ST has been fine with showing disabled people. Pike, Geordi, Miranda Jones and Riva. All without allegory We also have Gem, who was mute and Hemmer who was blind.
Star Trek is not about escaping into a fantasy world were no problems exist. It's about commenting on the present through the lens of Science Fiction. It's not set in a different universe. it's set in an approximation of ours. The idea that SF ( and Trek in particular) should somehow be exempt "profanity, silly jokes and humor and teen angst" because its Sci-Fi is patently absurd. Science Fiction doesn't play by a different set of rules that other forms of fiction. As Roddenberry said "Keep in mind that science fiction is not a separate field of literature with rules of its own, but, indeed, needs the same ingredients as any story -- including a jeopardy of some type to someonewe learn to care about, climactic build, sound "motivitation, you know the list.

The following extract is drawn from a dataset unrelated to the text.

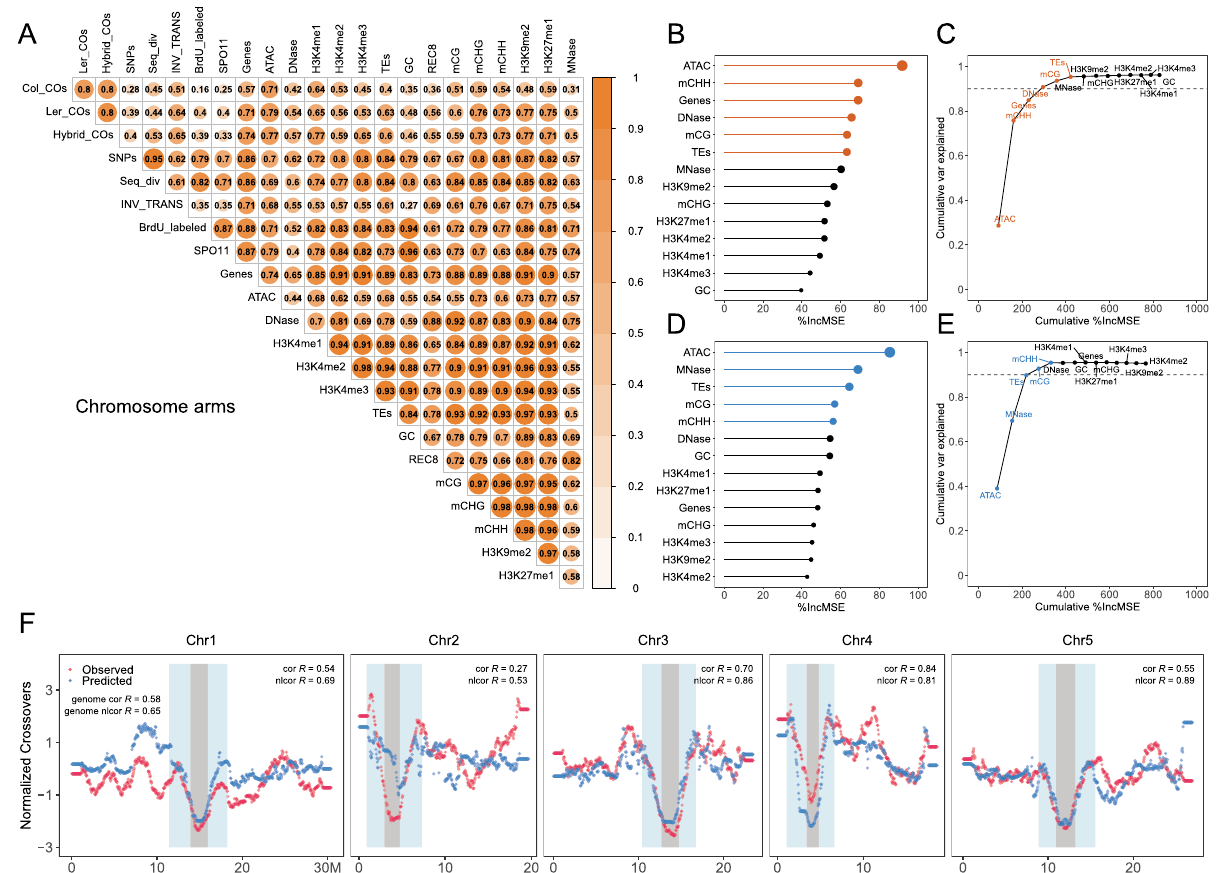
Fig. 4 Association and prediction of CO distribution with genomic and epigenomic features. A The non-linear correlation matrices show the comparison of pairwise features along chromosome arms, with differences in colour and size according to the correlation scale. Col_COs, Ler_COs and Hybrid_COs (CO landscapes in Col, L er , and F2 hybrids), SNPs (SNPs density between Col and L er ), Seq_div (sequence diversity in the population of 2029 Arabidopsis accessions), INV_TRANS (inversions and translocations between Col and L er ), BrdU_labelled (origins of DNA replication, log 2 (BrdU/gDNA)), SPO11 (SPO11-1-oligos, log 2 (oligos/gDNA)), Genes, TEs and GC (gene, TE and GC density), ATAC and DNase (chromatin accessibility, ATAC-seq and DNase- seq, log 2 (Tn5/gDNA) and log 2 (DNase/gDNA)), H3K4me1/2/3, H3K9me2, H3K27me1 (euchromatin, heterochromatin, and Polycomb histone marks, ChIP-seq, log 2 (ChIP/input)), REC8 (cohesin, ChIP-seq, log 2 (ChIP/input)), mCG, mCHG and mCHH (DNA methylation in CG, CHG, and CHH contexts, proportion methylated cytosine), MNase (nucleosome occupancy, MNase-seq, log 2 (MNase/gDNA)). The importance of each of the 14 features for explaining variation in CO distribution at the chromosome-arm ( B ) and genome scale ( D ), respectively. The size of points corresponds to the importance. The cumulated proportion of variation that can be explained with the features at the chromosome-arm ( C ) and genome scale ( E ), respectively. The top six and fi ve most important features, for which the cumulative proportion of variation that can be explained reaches the plateau, are coloured separately. F The chromosomal distribution of observed and predicted COs. The CO pro fi les of individual chromosomes were predicted using pro fi les of the top fi ve most important features from the other four chromosomes. The Spearman ’ s and non-linear correlation coef fi cients between the predicted and observed CO distributions for each chromosome and the whole genome are indicated, respectively. Source Data are provided as a Source Data fi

Nope."Dude, WTF" would naturally be part of the linguistic history of a SF property set in Earth's future, Not so much in Middle Earth.
the original vision of ST...a portrayal of optimism for the future, not a bleak dystopia , which sadly, elements of which we see now, in real life!
Deanna Troi from First Contact: "Poverty, War, Disease have all been eliminated" ..in that context, seems like we've gone backwards, now I get the idea that history can repeat itself, (in some ways we are seeing that now globally)
I get both sides of the argument, perhaps the solution would have been a single line where they might have indicated that some of the previous technology was lost, but then you seem to have huge leaps in other technology (holograms that breathe and need to shower, for example)..so a little inconsistency there.
Keep in mind also that Gene had physicists and Engineers that he regularly consulted with for scientific accuracy, when writing episodes, which is where the term 'phaser' came from. He originally called them 'Lasers;, but physicists told him that lasers can't vaporize people, so he created the phaser. Also the whole concept of Warp drive as I recall....
sometimes a single line is all it takes.
There is a scene in "My Cousin Vinny" where Vinny tells a guy that Lisa "Knows everything about cars"...and that helps setup her crushing (automotive) testimony at the end of the film.
as far as the language thing, it's clearly an attempt to ingratiate certain demographics, I understand that, but from my perspective this comes across as talking down to the audience, even the target demographic. They get it, whether the language used is more elegant or more vernacular.
The overuse of present day language simply comes off as gratuitous, in my humble opinion. As does the use of ill timed humor.